What needs to be done
Pick out every line in the entries below that contains the word "median", and copy each one.

Supplied material
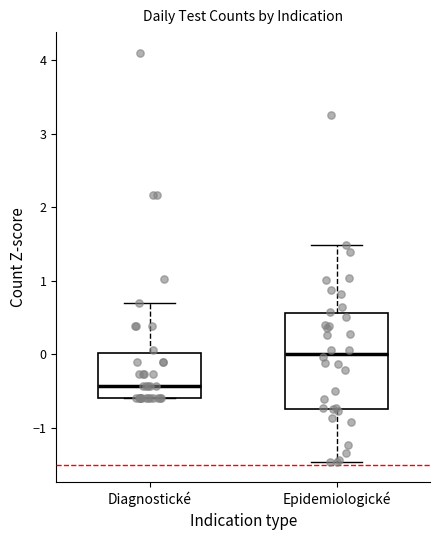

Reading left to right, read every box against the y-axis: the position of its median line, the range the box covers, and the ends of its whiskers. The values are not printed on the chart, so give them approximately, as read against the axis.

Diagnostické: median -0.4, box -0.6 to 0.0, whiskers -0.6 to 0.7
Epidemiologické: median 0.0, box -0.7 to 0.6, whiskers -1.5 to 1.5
...
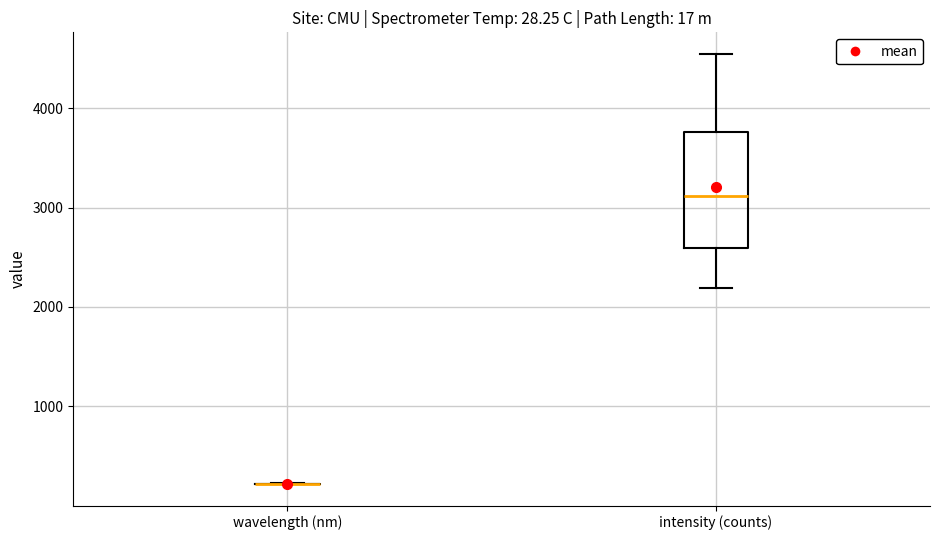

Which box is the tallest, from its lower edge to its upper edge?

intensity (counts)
--
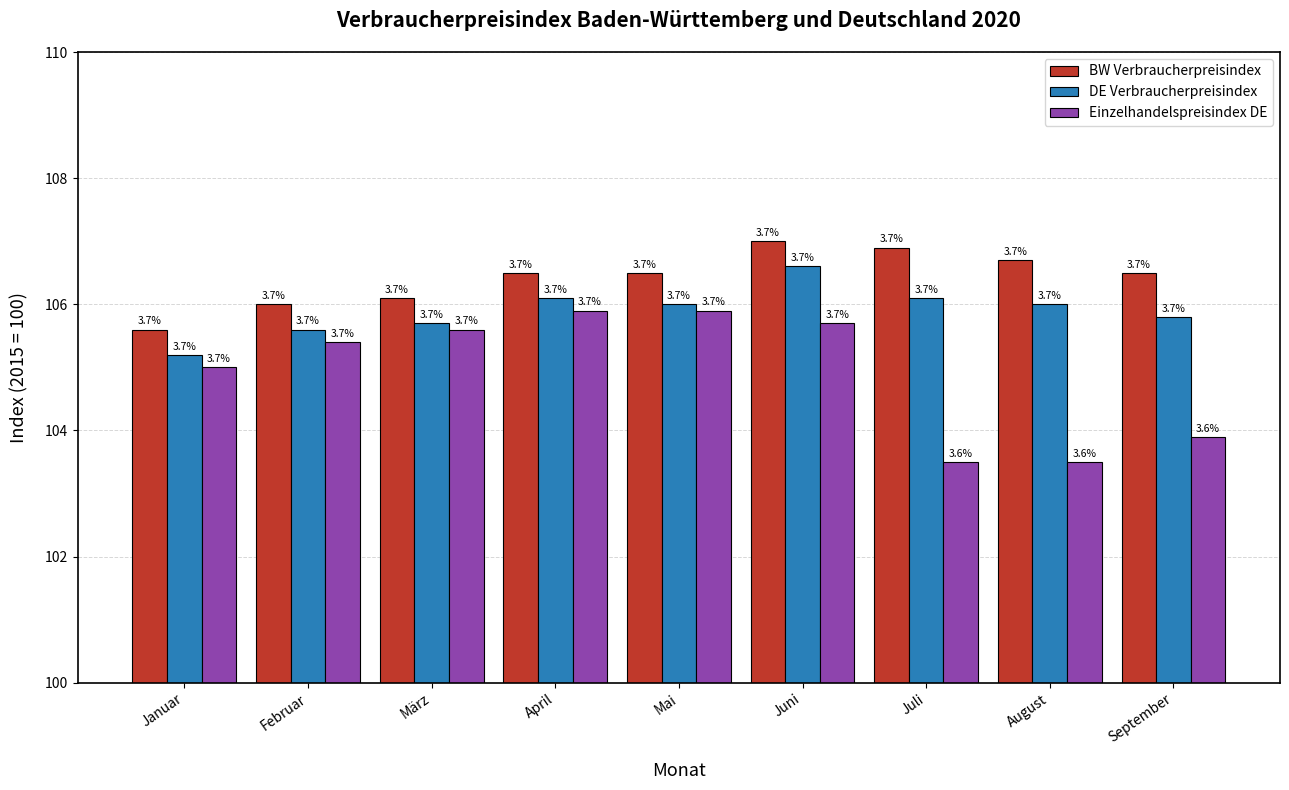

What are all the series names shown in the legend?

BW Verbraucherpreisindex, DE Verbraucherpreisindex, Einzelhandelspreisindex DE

Task output
Reading left to right, read every box against the y-axis: the position of its median line, the range the box covers, and the ends of its whiskers. The values are not printed on the chart, so give them approximately, as read against the axis.
Diagnostické: median -0.4, box -0.6 to 0.0, whiskers -0.6 to 0.7
Epidemiologické: median 0.0, box -0.7 to 0.6, whiskers -1.5 to 1.5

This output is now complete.